Because of our Lemma, there are two consecutive entries such that one is even and the other one is odd. Let $m\in\mathbb{N},0\leq m\leq n$. Without loss of generality, let $\binom{n}{m}$ and $\binom{n}{m+1}$ be consecutive entries of Row $n$ of Pascal's Triangle, such that $\binom{n}{m}$ is even and $\binom{n}{m+1}$ is odd.

It is a known relation that $\binom{n+1}{m+1}=\binom{n}{m}+\binom{n}{m+1}$. Since $\binom{n}{m}$ is even and $\binom{n}{m+1}$ is odd, it follows that $\binom{n+1}{m+1}$ is odd.

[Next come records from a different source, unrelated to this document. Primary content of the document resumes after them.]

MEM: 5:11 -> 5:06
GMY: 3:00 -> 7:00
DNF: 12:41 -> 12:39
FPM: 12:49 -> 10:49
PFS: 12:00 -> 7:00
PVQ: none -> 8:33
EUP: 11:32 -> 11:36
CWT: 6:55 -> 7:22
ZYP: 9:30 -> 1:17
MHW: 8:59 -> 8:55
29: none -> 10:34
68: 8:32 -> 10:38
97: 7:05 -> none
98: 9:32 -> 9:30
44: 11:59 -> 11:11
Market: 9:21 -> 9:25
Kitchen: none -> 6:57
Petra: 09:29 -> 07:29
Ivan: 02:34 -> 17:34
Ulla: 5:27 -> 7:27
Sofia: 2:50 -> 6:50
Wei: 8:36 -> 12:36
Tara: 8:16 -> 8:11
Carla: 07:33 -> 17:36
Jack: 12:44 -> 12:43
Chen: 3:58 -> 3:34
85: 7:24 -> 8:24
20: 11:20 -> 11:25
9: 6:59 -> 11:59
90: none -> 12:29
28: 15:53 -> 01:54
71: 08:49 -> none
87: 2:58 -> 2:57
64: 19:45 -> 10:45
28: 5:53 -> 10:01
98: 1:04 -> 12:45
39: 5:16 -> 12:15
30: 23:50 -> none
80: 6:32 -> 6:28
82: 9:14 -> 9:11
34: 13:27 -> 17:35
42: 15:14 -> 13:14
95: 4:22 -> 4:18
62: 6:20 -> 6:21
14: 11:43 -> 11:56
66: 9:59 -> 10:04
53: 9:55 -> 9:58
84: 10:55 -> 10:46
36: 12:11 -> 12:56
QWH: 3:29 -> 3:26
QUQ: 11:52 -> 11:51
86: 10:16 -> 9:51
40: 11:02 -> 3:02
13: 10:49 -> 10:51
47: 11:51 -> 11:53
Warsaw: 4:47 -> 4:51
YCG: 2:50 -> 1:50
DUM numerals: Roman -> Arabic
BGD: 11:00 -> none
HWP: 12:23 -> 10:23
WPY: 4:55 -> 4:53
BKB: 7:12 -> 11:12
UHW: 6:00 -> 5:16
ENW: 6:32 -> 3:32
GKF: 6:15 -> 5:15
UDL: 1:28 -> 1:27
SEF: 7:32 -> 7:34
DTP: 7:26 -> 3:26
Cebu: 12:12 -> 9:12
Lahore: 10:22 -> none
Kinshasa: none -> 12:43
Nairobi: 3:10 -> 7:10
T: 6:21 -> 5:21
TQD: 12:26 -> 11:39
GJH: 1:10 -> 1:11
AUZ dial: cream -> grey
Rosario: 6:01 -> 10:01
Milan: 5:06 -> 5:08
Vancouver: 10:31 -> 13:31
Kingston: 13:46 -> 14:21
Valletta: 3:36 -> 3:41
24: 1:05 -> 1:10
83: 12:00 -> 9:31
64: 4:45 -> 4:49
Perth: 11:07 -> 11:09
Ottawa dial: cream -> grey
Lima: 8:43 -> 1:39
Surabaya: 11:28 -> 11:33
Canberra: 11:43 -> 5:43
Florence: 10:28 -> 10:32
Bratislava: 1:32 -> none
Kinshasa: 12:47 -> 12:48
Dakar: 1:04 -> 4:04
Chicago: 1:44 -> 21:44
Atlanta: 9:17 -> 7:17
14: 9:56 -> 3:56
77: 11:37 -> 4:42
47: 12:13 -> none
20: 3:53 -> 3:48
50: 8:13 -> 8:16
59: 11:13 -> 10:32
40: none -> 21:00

Notice that \begin{align} \binom{n+1}{m+1}&=\frac{(n+1)!}{(m+1)!(n-m)!}\nonumber\\ &=\frac{(n+1)n!}{(m+1)m!(n-m)!}\nonumber\\ &=\frac{(n+1)}{(m+1)}\binom{n}{m}.\nonumber \end{align}

This means $\binom{n+1}{m+1}=\frac{(n+1)}{(m+1)}\binom{n}{m}$. But $\binom{n+1}{m+1}$ is odd and $\binom{n}{m}$ is even. This can only be true if $m+1$ is even and has exactly as many factors of $2$ as $(n+1)\binom{n}{m}$. Suppose $\binom{n}{m}=2^{a}b$ for $a,b\in\mathbb{Z}$ such that $b$ is odd. Thus, $m+1=2^{c}d$, for $c,d\in\mathbb{Z}$ such that $d$ is odd.

Suppose $n+1=2^k$. It follows that $c=k+a$ and $m+1=2^{k+a}d>2^k=n+1$. Thus, $m>n$ which is a contradiction.

Thus, $n\neq2^{k}-1$ and $k\in\mathbb{N}$. Therefore, it is not the case that $n=2^{k}-1$ for $k\in\mathbb{N}$. $\blacksquare$

Is this correct? I was able to find a similar question posted here

If $n = 2^k - 1$ for $k \in \mathbb{N}$, then every entry in row $n$ of pascal's triangle is odd.

but the proof and the comments went on a different aproach (using Lucas Theorem, or some math I wasn't introduced to), but since the exercise was on a book that requires little to no previous knowlegde, and all that was introduced so far was direct and contrapositive proof, I can't imagine the author wanted me to use some advanced theorem or definition.